Il governo sta lavorando ad inserire una “dose” di flessibilità all’interno della legge di Stabilità che sarà presentata entro il 15 ottobre. Ad oggi quanto in avanti ci si potrà spingere con la flessibilità non è ancora stabilito. Dipende da molti fattori, il principale dei quali sono i costi per le casse dello Stato. La decisione finale sarà presa in un vertice in settimana, probabilmente maercoledì, tra Matteo Renzi e i ministri Giuliano Poletti e Pier Carlo Padoan. Ieri il premier ha detto di sperare in un intervento in stabilità, «con buon senso e ragionevolezza». Padoan ha chiarito che la riforma non può essere a costo zero. La ragione è semplice. Nei conti economici nazionali è previsto che l’Inps incassi un certo numero di contributi e paghi un certo numero di pensioni. Se l’età per lasciare il servizio viene anticipata, l’Inps dovrà pagare da subito più pensioni incassando meno contributi.
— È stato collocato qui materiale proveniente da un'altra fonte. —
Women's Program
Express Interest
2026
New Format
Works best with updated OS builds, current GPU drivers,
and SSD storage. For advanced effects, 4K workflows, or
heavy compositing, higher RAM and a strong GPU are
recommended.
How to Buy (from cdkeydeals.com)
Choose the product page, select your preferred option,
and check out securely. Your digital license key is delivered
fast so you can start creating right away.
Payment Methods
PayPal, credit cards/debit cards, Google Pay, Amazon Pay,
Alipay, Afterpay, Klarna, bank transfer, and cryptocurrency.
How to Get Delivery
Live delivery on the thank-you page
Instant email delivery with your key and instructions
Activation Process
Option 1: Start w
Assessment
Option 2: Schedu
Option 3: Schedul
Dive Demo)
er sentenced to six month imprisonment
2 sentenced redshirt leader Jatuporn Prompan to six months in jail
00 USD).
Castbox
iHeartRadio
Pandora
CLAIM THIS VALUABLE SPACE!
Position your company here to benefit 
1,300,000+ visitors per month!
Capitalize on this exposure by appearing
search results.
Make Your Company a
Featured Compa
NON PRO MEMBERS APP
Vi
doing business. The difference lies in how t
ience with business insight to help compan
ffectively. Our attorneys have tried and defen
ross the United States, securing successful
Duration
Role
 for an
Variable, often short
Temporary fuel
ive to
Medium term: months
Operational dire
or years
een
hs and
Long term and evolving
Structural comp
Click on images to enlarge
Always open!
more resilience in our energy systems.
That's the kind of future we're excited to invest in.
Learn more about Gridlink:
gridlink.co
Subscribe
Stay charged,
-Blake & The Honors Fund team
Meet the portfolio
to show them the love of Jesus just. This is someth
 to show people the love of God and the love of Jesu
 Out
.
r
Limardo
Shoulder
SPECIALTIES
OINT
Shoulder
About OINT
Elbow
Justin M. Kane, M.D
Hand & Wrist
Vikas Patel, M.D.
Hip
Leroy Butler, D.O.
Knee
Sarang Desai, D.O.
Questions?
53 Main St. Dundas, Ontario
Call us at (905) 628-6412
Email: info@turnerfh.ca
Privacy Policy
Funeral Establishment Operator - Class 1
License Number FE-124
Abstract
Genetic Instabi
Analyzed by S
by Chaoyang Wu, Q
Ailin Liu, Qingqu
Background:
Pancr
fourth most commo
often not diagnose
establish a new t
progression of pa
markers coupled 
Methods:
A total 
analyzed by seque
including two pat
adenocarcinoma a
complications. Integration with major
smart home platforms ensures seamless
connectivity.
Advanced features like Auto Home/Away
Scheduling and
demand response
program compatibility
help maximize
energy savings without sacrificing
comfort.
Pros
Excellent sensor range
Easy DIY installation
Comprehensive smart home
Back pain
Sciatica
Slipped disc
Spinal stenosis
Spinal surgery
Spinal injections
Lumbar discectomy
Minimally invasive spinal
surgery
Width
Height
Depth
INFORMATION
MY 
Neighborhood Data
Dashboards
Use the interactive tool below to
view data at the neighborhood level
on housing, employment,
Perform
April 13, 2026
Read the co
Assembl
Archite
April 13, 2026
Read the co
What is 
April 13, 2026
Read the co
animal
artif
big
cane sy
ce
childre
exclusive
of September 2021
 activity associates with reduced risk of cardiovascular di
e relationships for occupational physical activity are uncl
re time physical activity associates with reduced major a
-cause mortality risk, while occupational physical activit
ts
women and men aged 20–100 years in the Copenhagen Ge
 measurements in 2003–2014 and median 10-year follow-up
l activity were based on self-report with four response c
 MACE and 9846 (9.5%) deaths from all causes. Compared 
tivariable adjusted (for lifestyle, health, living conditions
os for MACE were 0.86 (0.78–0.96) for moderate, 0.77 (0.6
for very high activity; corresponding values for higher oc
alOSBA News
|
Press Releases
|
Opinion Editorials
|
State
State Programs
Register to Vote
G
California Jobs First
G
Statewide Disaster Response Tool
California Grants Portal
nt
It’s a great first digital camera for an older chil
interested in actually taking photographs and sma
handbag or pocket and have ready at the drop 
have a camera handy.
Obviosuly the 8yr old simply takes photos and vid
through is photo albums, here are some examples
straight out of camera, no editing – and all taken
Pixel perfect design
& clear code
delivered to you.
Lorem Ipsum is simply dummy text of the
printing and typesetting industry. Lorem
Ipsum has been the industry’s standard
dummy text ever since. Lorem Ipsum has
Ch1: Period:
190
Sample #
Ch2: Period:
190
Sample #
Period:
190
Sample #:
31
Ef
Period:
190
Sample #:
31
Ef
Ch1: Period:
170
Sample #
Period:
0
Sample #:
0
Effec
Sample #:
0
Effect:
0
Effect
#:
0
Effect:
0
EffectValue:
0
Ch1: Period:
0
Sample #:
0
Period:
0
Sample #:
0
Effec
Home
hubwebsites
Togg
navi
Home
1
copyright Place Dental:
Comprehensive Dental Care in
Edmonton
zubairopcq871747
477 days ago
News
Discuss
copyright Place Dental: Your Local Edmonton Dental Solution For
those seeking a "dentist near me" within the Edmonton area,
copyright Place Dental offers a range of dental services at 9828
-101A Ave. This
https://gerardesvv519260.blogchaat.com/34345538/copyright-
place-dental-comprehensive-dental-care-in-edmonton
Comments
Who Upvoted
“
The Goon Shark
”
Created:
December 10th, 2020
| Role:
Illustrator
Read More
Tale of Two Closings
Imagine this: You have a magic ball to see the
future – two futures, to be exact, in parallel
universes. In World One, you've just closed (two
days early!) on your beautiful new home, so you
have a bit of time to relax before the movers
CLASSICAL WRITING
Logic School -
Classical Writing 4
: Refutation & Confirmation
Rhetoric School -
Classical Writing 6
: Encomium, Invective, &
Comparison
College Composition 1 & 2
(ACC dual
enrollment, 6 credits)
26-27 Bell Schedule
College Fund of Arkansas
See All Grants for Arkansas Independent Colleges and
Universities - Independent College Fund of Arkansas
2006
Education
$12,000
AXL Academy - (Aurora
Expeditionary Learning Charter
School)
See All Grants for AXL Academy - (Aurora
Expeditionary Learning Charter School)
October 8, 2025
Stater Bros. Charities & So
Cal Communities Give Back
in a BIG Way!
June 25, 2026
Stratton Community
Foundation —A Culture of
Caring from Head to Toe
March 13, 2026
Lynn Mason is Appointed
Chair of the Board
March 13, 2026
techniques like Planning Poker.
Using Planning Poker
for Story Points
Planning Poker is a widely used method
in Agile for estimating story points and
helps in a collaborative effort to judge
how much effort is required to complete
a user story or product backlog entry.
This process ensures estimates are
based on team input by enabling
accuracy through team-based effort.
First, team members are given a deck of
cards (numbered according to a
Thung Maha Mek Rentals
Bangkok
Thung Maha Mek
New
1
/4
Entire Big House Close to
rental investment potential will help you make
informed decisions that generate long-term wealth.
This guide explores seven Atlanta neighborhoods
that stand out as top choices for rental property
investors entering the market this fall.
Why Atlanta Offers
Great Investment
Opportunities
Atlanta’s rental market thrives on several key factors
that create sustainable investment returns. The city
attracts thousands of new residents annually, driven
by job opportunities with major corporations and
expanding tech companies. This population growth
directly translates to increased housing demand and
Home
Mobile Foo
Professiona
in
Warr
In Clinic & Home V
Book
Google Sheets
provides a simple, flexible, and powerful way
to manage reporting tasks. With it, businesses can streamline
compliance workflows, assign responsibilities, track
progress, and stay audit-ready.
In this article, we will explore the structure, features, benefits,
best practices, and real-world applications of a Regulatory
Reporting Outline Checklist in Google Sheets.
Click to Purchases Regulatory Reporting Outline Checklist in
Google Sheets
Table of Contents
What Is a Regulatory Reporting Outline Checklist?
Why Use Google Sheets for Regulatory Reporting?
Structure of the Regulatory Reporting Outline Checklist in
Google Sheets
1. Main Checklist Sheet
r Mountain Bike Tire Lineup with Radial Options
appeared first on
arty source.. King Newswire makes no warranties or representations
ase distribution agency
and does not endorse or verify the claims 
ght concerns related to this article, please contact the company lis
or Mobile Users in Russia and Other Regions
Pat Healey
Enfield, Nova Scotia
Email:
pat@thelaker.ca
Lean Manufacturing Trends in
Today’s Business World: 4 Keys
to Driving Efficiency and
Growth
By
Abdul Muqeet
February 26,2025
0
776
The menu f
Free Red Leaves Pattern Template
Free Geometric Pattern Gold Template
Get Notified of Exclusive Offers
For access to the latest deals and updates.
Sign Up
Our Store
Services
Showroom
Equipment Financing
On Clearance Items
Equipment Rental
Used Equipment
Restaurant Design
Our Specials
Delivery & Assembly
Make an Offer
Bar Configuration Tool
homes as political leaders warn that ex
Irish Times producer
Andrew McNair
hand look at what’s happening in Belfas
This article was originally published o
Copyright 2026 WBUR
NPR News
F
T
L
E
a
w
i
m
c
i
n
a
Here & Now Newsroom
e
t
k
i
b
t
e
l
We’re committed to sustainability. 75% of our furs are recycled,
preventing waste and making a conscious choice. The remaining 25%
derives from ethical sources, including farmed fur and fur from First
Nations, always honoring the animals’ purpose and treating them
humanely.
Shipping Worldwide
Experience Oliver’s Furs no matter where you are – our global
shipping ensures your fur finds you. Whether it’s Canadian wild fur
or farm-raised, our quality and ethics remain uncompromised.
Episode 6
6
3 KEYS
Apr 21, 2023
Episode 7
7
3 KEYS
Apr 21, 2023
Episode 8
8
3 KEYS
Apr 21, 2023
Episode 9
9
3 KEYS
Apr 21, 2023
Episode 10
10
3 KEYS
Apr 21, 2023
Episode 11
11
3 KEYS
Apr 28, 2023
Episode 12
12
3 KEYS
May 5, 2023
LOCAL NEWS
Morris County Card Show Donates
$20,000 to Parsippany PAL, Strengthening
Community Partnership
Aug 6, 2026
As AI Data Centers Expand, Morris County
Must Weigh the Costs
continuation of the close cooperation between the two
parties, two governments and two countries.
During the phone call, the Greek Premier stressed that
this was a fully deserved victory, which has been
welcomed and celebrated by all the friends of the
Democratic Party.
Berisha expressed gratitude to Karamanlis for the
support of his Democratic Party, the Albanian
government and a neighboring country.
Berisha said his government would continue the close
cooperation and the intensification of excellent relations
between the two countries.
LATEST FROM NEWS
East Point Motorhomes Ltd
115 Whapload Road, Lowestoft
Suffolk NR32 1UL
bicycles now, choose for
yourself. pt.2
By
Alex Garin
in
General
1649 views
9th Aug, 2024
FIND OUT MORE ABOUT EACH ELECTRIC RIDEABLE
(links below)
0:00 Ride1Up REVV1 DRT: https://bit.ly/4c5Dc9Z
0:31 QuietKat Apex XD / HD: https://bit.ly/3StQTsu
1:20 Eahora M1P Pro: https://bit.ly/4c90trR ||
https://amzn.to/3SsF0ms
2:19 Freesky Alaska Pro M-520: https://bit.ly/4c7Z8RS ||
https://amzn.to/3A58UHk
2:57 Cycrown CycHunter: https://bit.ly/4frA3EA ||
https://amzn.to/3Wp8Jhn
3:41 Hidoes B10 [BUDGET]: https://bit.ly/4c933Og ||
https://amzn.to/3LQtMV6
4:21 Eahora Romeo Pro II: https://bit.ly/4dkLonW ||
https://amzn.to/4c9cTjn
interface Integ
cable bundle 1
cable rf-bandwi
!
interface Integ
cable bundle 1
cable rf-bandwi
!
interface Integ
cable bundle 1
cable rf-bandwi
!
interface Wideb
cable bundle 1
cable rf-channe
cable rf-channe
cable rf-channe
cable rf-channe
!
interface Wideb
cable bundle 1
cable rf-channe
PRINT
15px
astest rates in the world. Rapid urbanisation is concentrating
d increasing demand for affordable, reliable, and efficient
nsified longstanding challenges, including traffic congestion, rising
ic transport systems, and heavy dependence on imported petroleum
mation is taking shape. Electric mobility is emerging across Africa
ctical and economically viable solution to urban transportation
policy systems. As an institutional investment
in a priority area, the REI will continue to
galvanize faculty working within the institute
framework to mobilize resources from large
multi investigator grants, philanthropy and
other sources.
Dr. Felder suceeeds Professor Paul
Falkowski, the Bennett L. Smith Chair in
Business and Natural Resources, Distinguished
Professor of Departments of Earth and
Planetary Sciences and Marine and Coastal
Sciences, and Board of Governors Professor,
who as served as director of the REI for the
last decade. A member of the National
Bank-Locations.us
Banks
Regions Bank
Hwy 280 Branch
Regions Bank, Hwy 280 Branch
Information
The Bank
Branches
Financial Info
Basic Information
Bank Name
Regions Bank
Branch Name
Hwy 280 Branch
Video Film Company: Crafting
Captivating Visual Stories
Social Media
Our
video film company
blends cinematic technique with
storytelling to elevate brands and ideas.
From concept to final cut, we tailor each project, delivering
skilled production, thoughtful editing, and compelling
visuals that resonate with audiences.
Questo vale anche se sugli assegni previdenziali viene applicata una penalizzazione. I NODI RIMASTI Dunque, almeno nei primi anni di flessibilità, va trovata una copertura finanziaria. E per trovarla i tecnici sono al lavoro da tempo. L’idea di base è quella di recuperare le risorse dai soldi non spesi per le vecchie salvaguardie degli esodati. Lo Stato ha stanziato quasi 12 miliardi di euro per tutelare circa 170 mila persone. Le domande accettate, come ha ricordato Padoan in Parlamento qualche giorno fa, sono poco più di 120 mila, mentre le pensioni ad oggi liquidate agli esodati sono circa 87 mila. Secondo alcuni calcoli, al momento le risorse stanziate e non spese sarebbero circa 500 milioni di euro. In realtà il risultato finale potrebbe essere maggiore, fino a 700-800 milioni. Si tratta di somme che, per ora, sono finite «in economia», ossia a beneficio del bilancio pubblico. Bisognerà trovare un modo per recuperarle. Certo è che 800 milioni, o anche un miliardo, non permettono di introdurre una flessibilità generalizzata, che avrebbe costi più elevati, almeno 4 miliardi.